XXII. O sono.
Minha memória,
Recebeste a minha última carta, do tempo que te perdi e respondeste-me.
Afinal, dizes-me a rir, pode não ter sido absolutamente assim. Posso não te ter perdido por completo e, além disso, eu dormi…
Dormir, explicas-me, implica deitar a cabeça no teu colo minha memória e deixar-me estar.
Ris-te tanto, eu sei, sempre que eu deito a cabeça no teu colo, provavelmente na antecipação do carrossel de emoções que me trazes através da lembrança dos sonhos.
Efectivamente, não é tudo coerente, nem absoluto, nem coordenado, nem sequer racional nos sonhos. Apesar disso, estás lá. Ou, por causa disso, estás lá. Eu sei disso porque me lembro.
Há sonhos recorrentes e sonhos que jamais se esquecem. Ou porque foram importantes enquanto acontecimentos de alma, acontecimentos do fundo do subconsciente, acontecimentos que têm o poder de mudar a imagem que muitas vezes temos de nós ou dos outros. Ou, simplesmente, porque a cor a respiração, a densidade do que que se passa se torna tão real aos nossos olhos. E, nos permite por instantes voar.
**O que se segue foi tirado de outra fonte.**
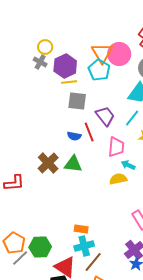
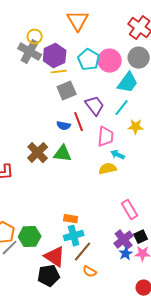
orange triangle: (102, 53) -> (78, 21), moved
pink circle: (119, 54) -> (110, 61), moved
gray cross: (40, 62) -> (30, 52), size x1.6
gray square: (77, 101) -> (67, 91), turned -30

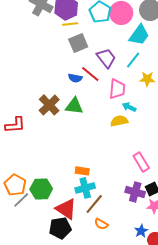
red line: (79, 122) -> (90, 74), turned -30
purple cross: (124, 240) -> (135, 192), turned -36
blue star: (126, 254) -> (141, 231), moved

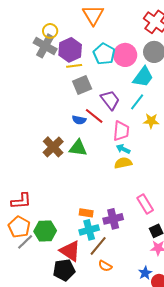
cyan arrow: (129, 107) -> (123, 149), moved
red L-shape: (15, 125) -> (21, 201), moved
purple cross: (135, 192) -> (113, 219), moved, turned -30

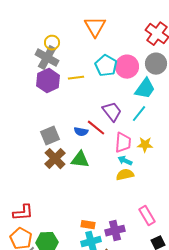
purple hexagon: (70, 50) -> (48, 81), moved
gray square: (82, 85) -> (50, 136), moved
yellow star: (151, 121) -> (145, 145), moved

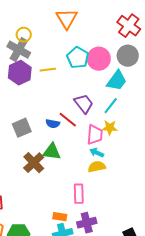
yellow star: (145, 145) -> (110, 128), moved
brown cross: (55, 159) -> (34, 163), moved
pink rectangle: (147, 216) -> (79, 194), moved, turned 30

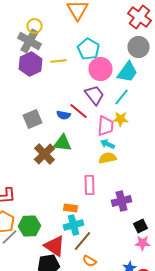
pink circle: (99, 59) -> (100, 69), moved
purple cross: (87, 223) -> (122, 201), moved

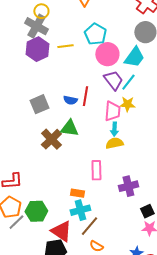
purple trapezoid: (94, 95) -> (113, 80), moved
red line: (78, 111) -> (85, 96), turned 60
cyan arrow: (108, 144) -> (114, 129), turned -112

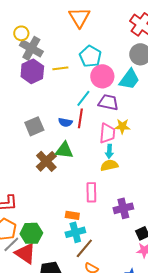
yellow circle: (41, 11) -> (21, 33), moved
purple trapezoid: (113, 80) -> (108, 102), turned -40
cyan line: (128, 82) -> (83, 98), moved
red triangle: (61, 231) -> (25, 253), moved

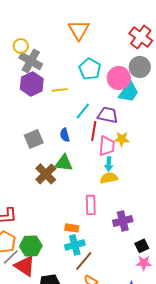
yellow line: (60, 68) -> (60, 90), moved
pink circle: (102, 76) -> (119, 78), moved
red line: (80, 118) -> (94, 131), moved
blue semicircle: (65, 122) -> (65, 135), turned 64

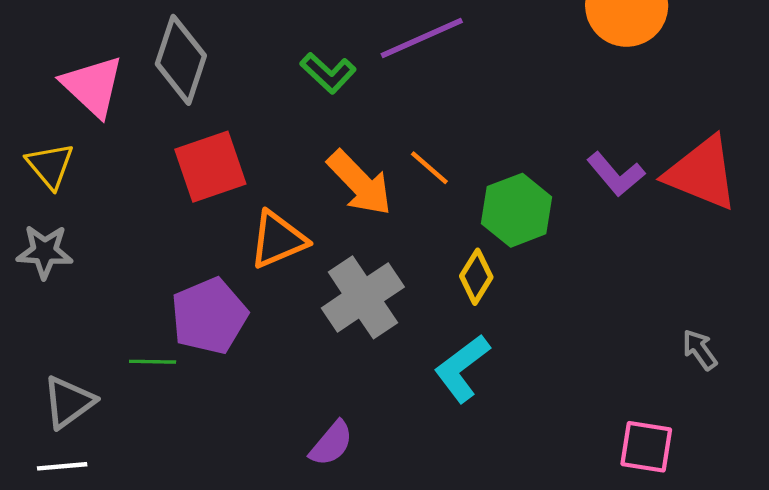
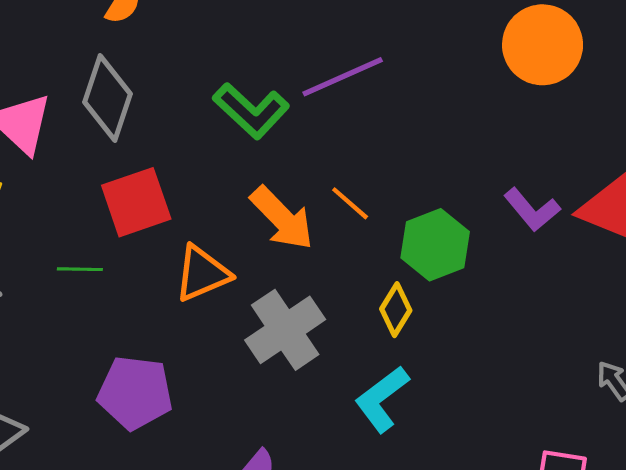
green L-shape: (328, 73) -> (251, 111), size x1.4
purple pentagon: (209, 316) -> (135, 393), moved, turned 30
green line: (153, 362) -> (80, 269), moved

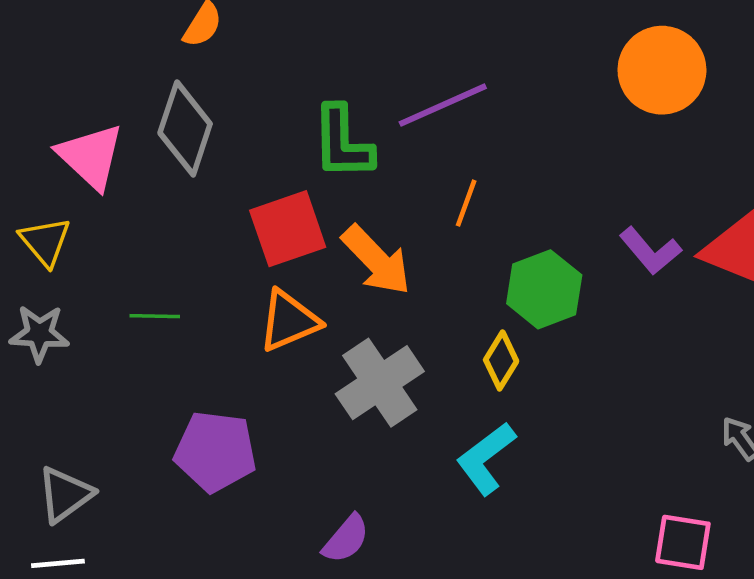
green L-shape: (251, 111) -> (342, 142), turned 46
red square: (136, 202) -> (288, 229), moved
orange line: (350, 203) -> (466, 203), moved, turned 69

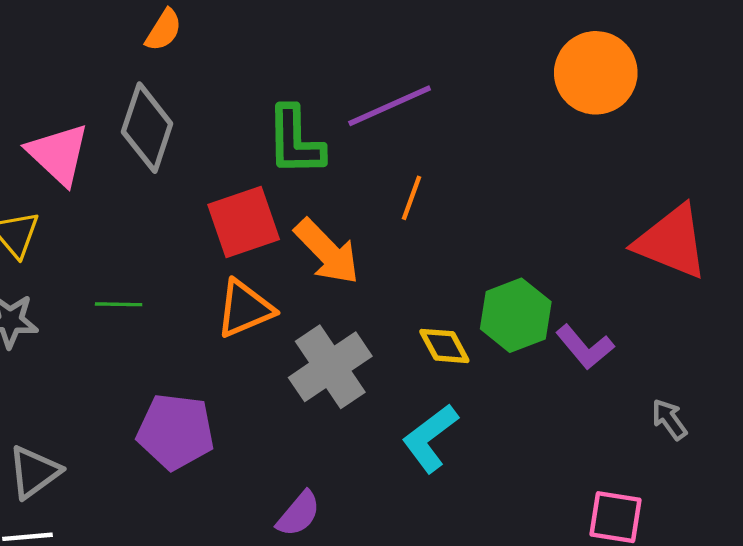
purple L-shape: (650, 251) -> (585, 347), moved
green hexagon: (544, 289) -> (516, 315), moved
yellow diamond: (501, 360) -> (444, 346), turned -60

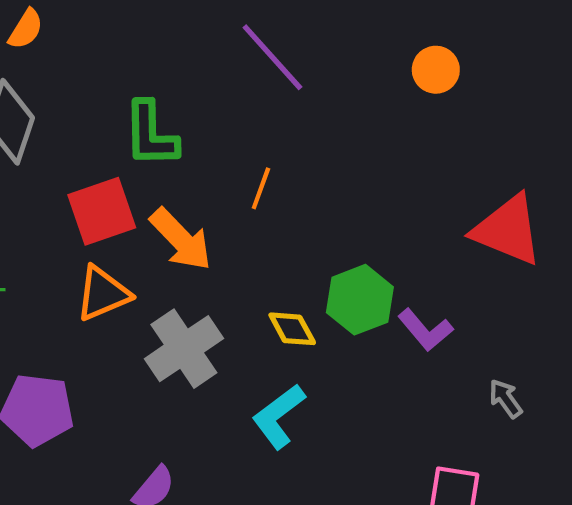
orange circle: (596, 73) -> (436, 70), size x0.6
purple line: (390, 106) -> (272, 57), moved, turned 72

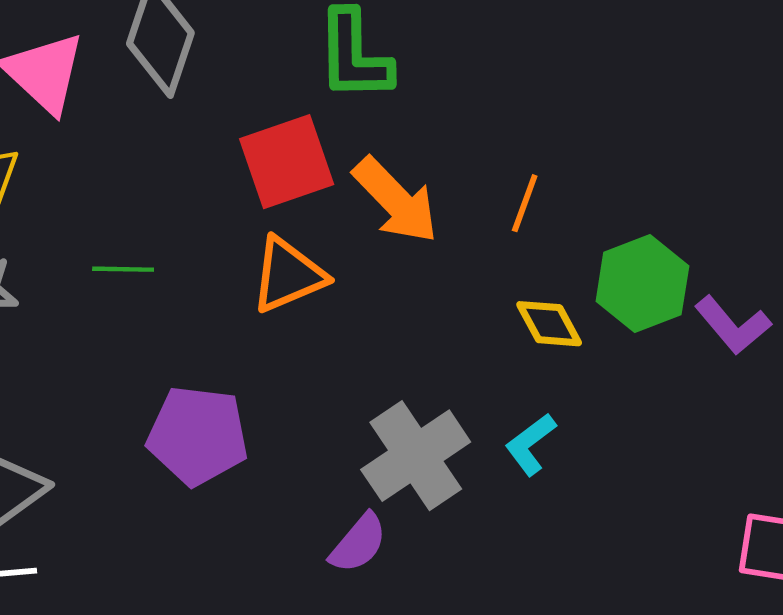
orange line: (261, 188) -> (525, 203), moved
gray cross: (184, 349) -> (416, 456), moved
cyan L-shape: (279, 416) -> (530, 444), size x0.7

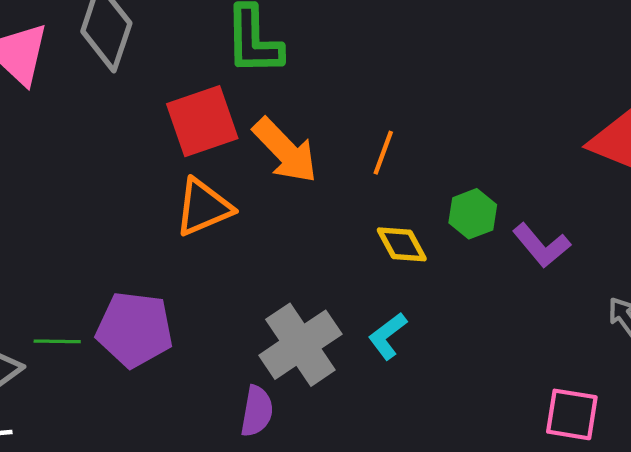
green line: (123, 269) -> (57, 341), moved
green hexagon: (642, 284) -> (473, 214), size x0.7
purple semicircle: (358, 543) -> (257, 411), turned -30

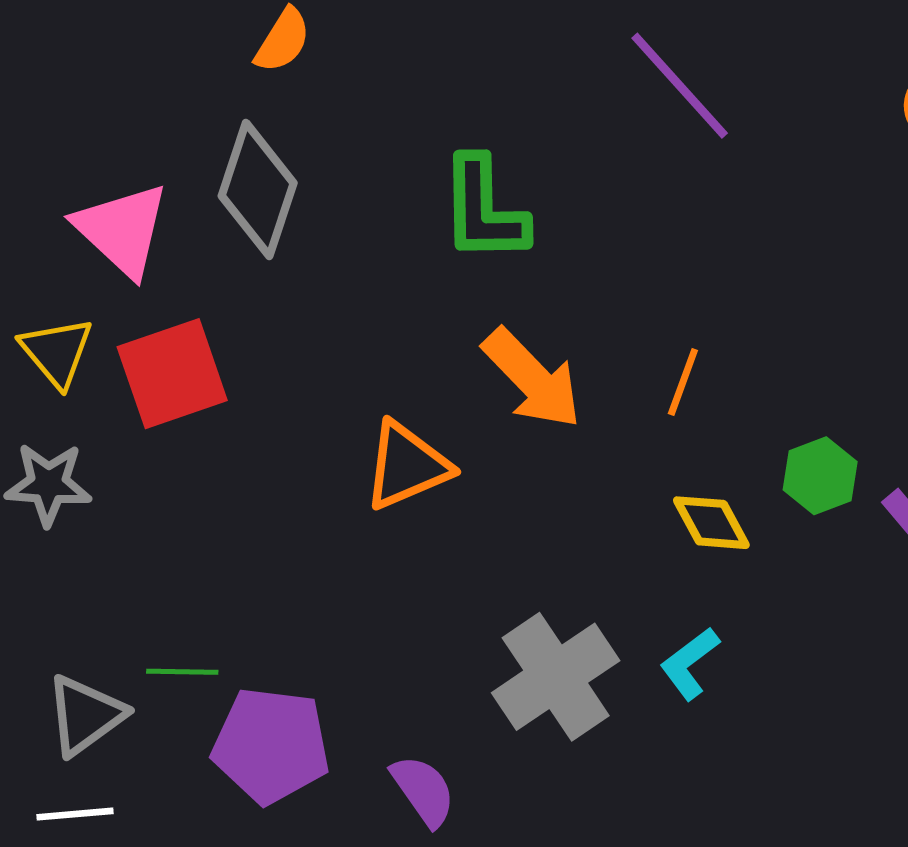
red square: (202, 121) -> (172, 374), moved
purple pentagon: (135, 329) -> (271, 745), moved
purple semicircle: (257, 411) -> (423, 791), moved, turned -45

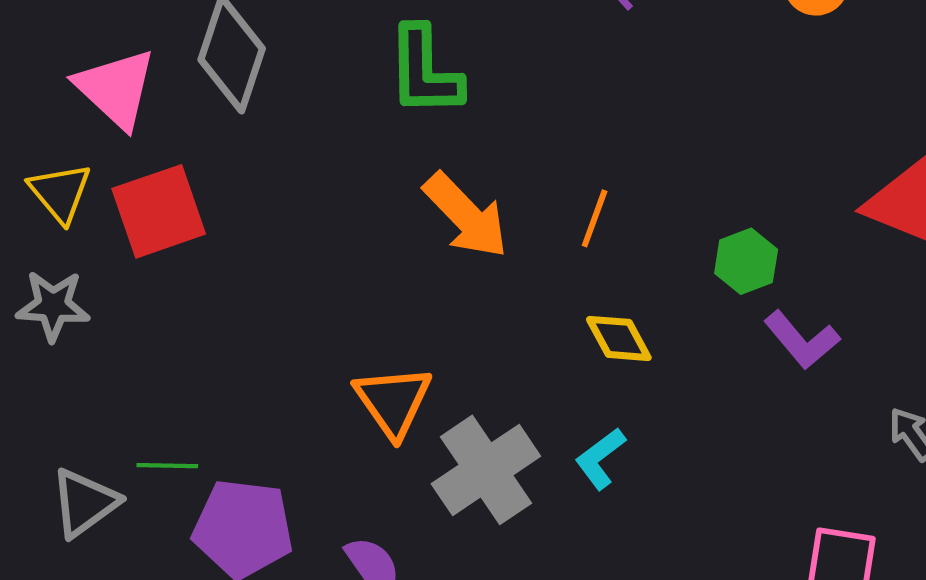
orange triangle: (407, 466) -> (393, 401), moved, turned -42
green hexagon: (820, 476) -> (746, 261), moved

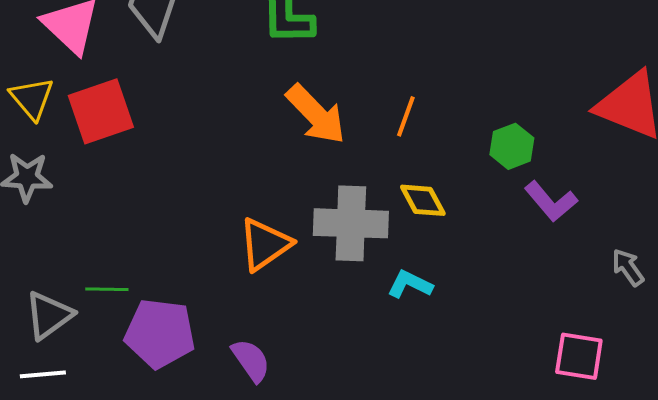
orange triangle: (393, 401) -> (265, 244), turned 30
cyan L-shape: (600, 458) -> (410, 284), turned 63
gray cross: (486, 470) -> (351, 223), moved, turned 36

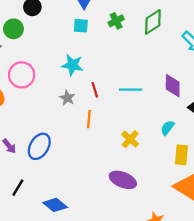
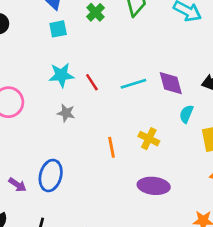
purple diamond: (173, 86) -> (171, 83), moved
red line: (95, 90) -> (92, 82), moved
orange line: (89, 119) -> (112, 147), moved

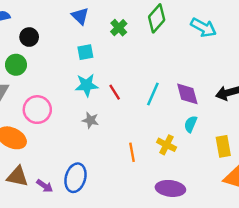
cyan square: (58, 29) -> (85, 52), moved
cyan line: (133, 84) -> (153, 94), turned -50
cyan semicircle: (186, 114) -> (191, 124), moved

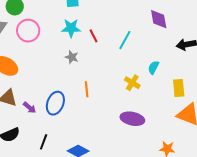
purple diamond: (187, 94) -> (159, 19), moved
pink circle: (37, 110) -> (28, 31), moved
orange line: (132, 152) -> (87, 89), moved

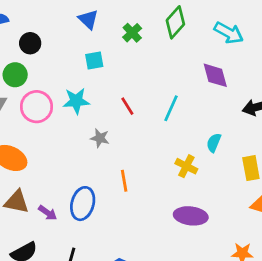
cyan star: (71, 28) -> (76, 101), moved

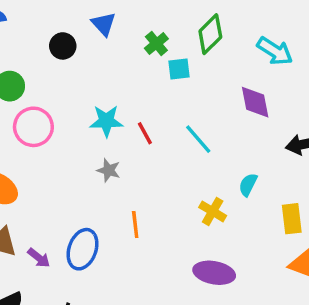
black circle: (30, 43) -> (63, 46), moved
cyan square: (94, 61) -> (179, 69), moved
cyan star: (76, 101) -> (106, 121), moved
cyan line: (171, 108) -> (198, 139), turned -68

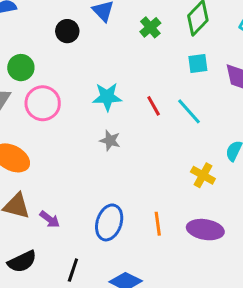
cyan square: (179, 69) -> (198, 64), moved
red line: (145, 133) -> (154, 106), moved
orange line: (135, 224) -> (158, 224), moved
blue ellipse: (83, 249) -> (109, 222), moved

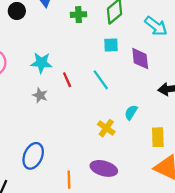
green cross: (150, 27) -> (79, 15), turned 32
red line: (154, 106) -> (67, 80), moved
orange line: (158, 224) -> (69, 180), moved

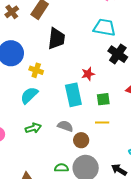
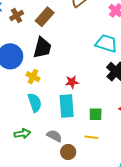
black trapezoid: (56, 39) -> (42, 48), moved
red star: (88, 74) -> (72, 82), moved
cyan semicircle: (29, 95) -> (35, 103), moved, turned 108

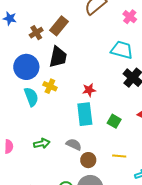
brown cross: (17, 15) -> (36, 33), moved
cyan semicircle: (35, 103) -> (31, 97), moved
green square: (96, 114) -> (114, 121), turned 32
yellow line: (91, 137) -> (119, 156), moved

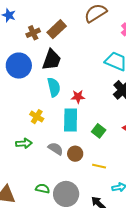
yellow cross: (50, 86) -> (37, 117), moved
cyan semicircle: (31, 97) -> (54, 87), moved
brown circle: (88, 160) -> (75, 154), moved

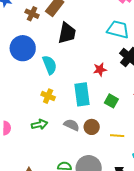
brown cross: (33, 33) -> (32, 14), turned -32
black trapezoid: (52, 60) -> (67, 33), moved
cyan semicircle: (54, 87) -> (50, 65), moved
red star: (78, 97) -> (100, 69), moved

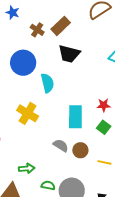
black trapezoid: (67, 33) -> (69, 54), turned 85
red star: (100, 69) -> (104, 105), moved
yellow cross: (48, 96) -> (28, 113), moved, size x1.5
green arrow: (39, 124) -> (27, 168), moved

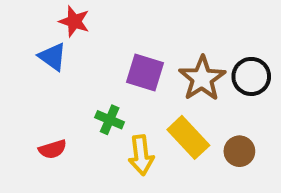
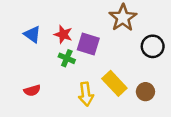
red star: (74, 21) -> (63, 34), moved
brown star: (202, 78) -> (123, 18), moved
green cross: (110, 120) -> (67, 58), moved

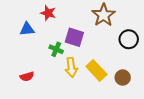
blue triangle: (32, 34) -> (27, 29), turned -42
red star: (63, 34) -> (48, 13), moved
yellow arrow: (86, 94) -> (71, 67), moved

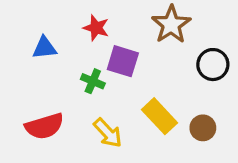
red star: (48, 13) -> (96, 28), moved
yellow arrow: (71, 67) -> (108, 133), moved, turned -36
red semicircle: (27, 77) -> (44, 126), size x1.6

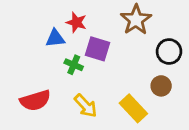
blue triangle: (44, 48) -> (55, 38), moved
yellow rectangle: (160, 116) -> (133, 108), moved
brown circle: (203, 128) -> (161, 86), moved

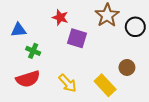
blue triangle: (55, 38) -> (19, 30), moved
black circle: (169, 52) -> (135, 27), moved
green cross: (74, 65) -> (33, 51), moved

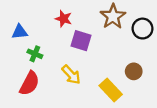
red semicircle: (28, 79) -> (29, 83), turned -45
yellow arrow: (68, 83) -> (71, 75), moved

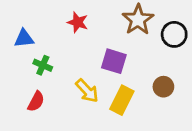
purple square: (81, 41) -> (114, 61), moved
red semicircle: (29, 83) -> (36, 101), size x0.7
yellow rectangle: (111, 90) -> (122, 100), moved, turned 70

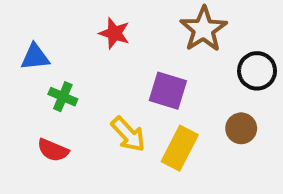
black circle: (174, 34) -> (257, 71), moved
red semicircle: (36, 101) -> (53, 150), turned 85

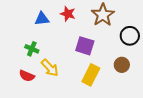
red star: (114, 33) -> (68, 14), moved
blue triangle: (35, 57) -> (42, 19), moved
yellow arrow: (128, 134) -> (50, 68), moved

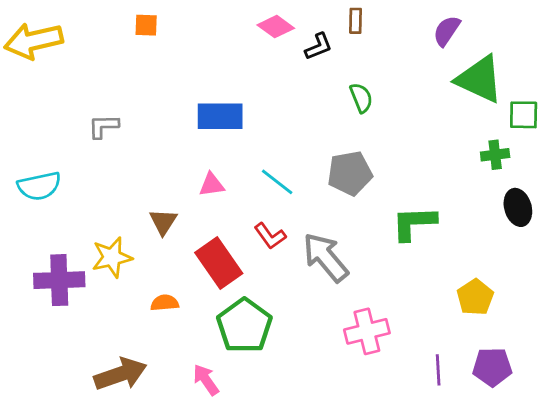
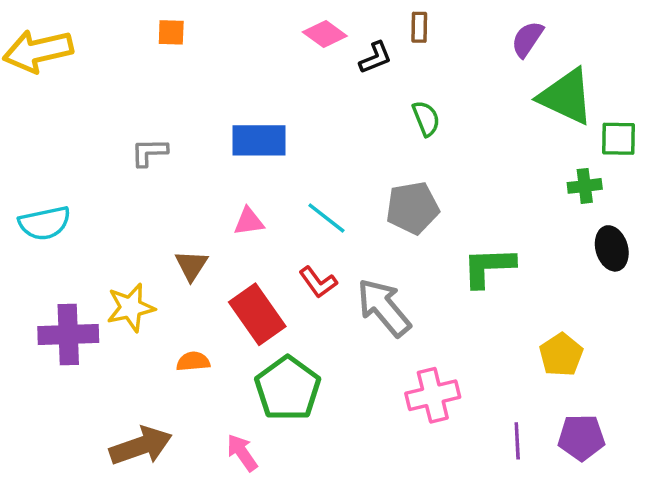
gray L-shape: (103, 126) -> (149, 152), moved

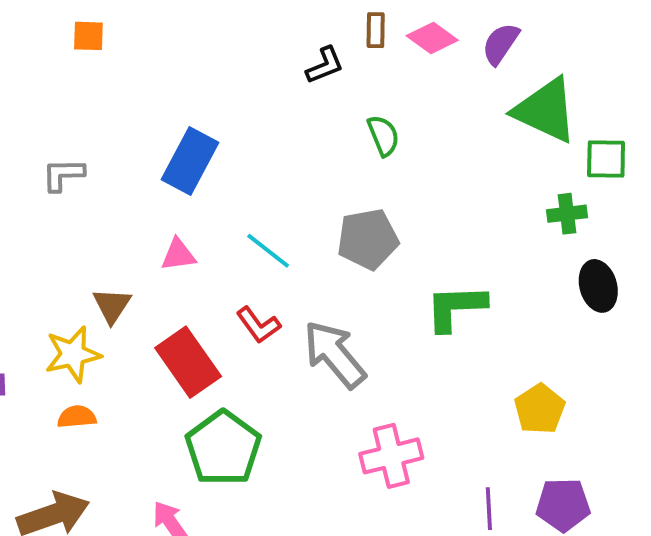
pink diamond: (325, 34) -> (432, 38), moved
blue rectangle: (259, 140) -> (190, 161), turned -62
yellow star: (131, 307) -> (73, 354), moved
orange semicircle: (193, 362) -> (77, 417), moved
Dizem que o sonho limpa e deixa que a respiração comande por um tempo a razão. O absurdo é muitas vezes convidado de honra. Nos sonhos, nada se passa como deveria ser. Apenas se passa.
Estás lá minha memória, porque me recordo. São acontecimentos improváveis, nuances que não reconheço, personagens fantásticas e locais que nunca visitei. Apesar disso, e ris-te tanto minha memória, consegues trazer-me tudo isso.
Acordo assim totalmente improvável. Vestido mesmo de uma completa improbabilidade, numa dimensão onde nem sequer me reconheço. E tu, tu riste tanto minha memória. Sabes que esse jogo de acontecimentos estranhos é importante para estruturar o meu quotidiano, para me ajudar a reorganizar e, sobretudo para que eu me possa reconhecer.
Ontem havia um jovem, tão jovem… Apesar dos meus oitenta e cinco anos celebrados algures num passado muito próximo e ainda assim, esquecido. Percorri nos passos do jovem, célere, as páginas de acontecimentos que nunca desfolhei e, na curva do local exacto em que o sono se encosta à realidade que emerge devagar percebi…Não era ele senão eu numa projecção de mim, naquilo que me arquitectara ser.
O espaço que percorrera nesses passos alheios, tinha uma finalidade: fazer-me entender. E fazer-me entender o mais profundo de mim. Passos que nunca me pertenceram aparentemente e afinal me explicam naquilo que sou de mais profundo. A vida, minha memória, tem que passar pela realidade e pelo sonho. Pelo que se fez efectivamente e pelo desejo que impulsiona. Sem isso, dificilmente se construirá. Dificilmente se viverá.
Aos oitenta anos e nos passos de um jovem que voa, tenho vontade de abrir a janela de uma qualquer realidade e dançar. O tempo, fará as vezes de uma bela presença que me afaga. O espaço, tornar-se-á assim o lugar absoluto da realização de todos os desejos.
Vou cair no teu colo minha memória sorridente, sempre que me precisar encontrar, sempre que me precisar reinventar. E tu, tu ri-te o mais que puderes minha memória e não te esqueças… Lembra-me!